** TASK MATERIAL follows **

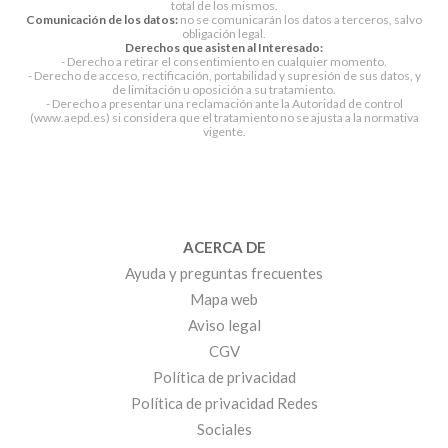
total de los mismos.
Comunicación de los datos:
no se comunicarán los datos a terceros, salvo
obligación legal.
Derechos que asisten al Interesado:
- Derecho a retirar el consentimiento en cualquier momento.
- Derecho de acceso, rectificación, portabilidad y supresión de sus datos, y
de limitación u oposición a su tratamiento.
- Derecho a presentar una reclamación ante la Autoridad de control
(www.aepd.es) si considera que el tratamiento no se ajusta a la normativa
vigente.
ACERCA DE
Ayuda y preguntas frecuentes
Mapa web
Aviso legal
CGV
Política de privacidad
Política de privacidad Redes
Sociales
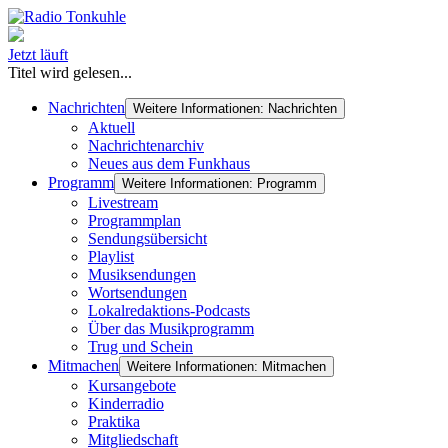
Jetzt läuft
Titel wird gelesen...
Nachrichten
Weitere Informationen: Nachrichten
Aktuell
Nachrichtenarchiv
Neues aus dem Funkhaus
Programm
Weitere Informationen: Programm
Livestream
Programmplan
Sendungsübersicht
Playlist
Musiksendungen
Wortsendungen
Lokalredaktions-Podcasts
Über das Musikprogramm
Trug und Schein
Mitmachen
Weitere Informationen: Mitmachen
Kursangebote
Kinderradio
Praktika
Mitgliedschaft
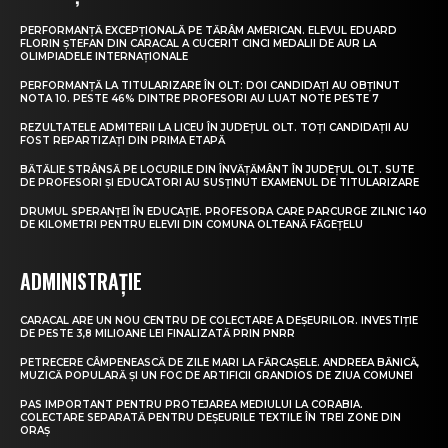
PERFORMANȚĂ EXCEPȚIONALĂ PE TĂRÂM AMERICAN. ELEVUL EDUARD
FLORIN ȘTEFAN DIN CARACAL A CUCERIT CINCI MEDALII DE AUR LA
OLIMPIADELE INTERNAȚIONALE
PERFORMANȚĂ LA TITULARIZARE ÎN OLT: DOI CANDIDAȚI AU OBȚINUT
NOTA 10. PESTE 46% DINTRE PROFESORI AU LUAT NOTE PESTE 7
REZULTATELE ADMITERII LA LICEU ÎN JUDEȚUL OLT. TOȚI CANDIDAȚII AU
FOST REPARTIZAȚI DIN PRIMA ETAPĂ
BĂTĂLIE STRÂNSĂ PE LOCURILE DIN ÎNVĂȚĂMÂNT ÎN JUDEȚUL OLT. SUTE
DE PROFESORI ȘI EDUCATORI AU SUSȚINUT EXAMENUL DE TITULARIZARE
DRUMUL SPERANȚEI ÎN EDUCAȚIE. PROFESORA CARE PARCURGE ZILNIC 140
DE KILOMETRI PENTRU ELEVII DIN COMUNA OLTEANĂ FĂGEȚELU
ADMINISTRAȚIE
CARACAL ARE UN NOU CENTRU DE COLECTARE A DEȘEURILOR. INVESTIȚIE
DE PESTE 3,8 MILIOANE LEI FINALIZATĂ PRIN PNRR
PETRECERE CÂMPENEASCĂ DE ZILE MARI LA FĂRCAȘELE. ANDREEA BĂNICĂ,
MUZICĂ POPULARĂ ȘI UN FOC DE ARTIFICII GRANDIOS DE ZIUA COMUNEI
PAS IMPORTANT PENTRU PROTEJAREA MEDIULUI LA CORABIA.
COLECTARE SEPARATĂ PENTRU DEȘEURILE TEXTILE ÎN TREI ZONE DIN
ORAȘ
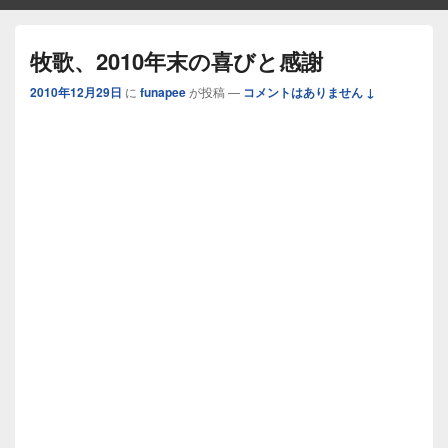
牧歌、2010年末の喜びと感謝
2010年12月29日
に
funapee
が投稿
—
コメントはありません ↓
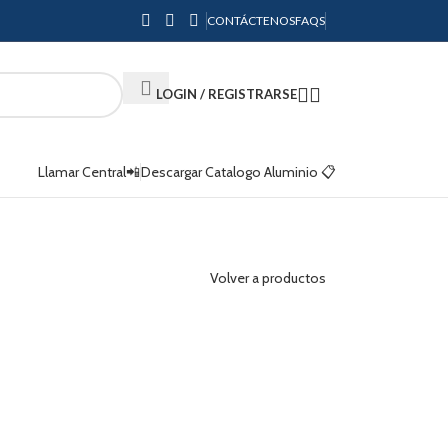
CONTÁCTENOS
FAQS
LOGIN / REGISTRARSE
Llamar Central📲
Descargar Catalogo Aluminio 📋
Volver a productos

** End of TASK MATERIAL **

## TASK DESCRIPTION
From the line containing "牧歌、2010年末の喜びと感謝" through the end of the data, inclusive, rename "Aluminio" to "Acero" and reproduce those lines with everything else unchanged, leaving out the pictures.

## SOLUTION TO THE EXERCISE
牧歌、2010年末の喜びと感謝
2010年12月29日
に
funapee
が投稿
—
コメントはありません ↓
CONTÁCTENOS
FAQS
LOGIN / REGISTRARSE
Llamar Central📲
Descargar Catalogo Acero 📋
Volver a productos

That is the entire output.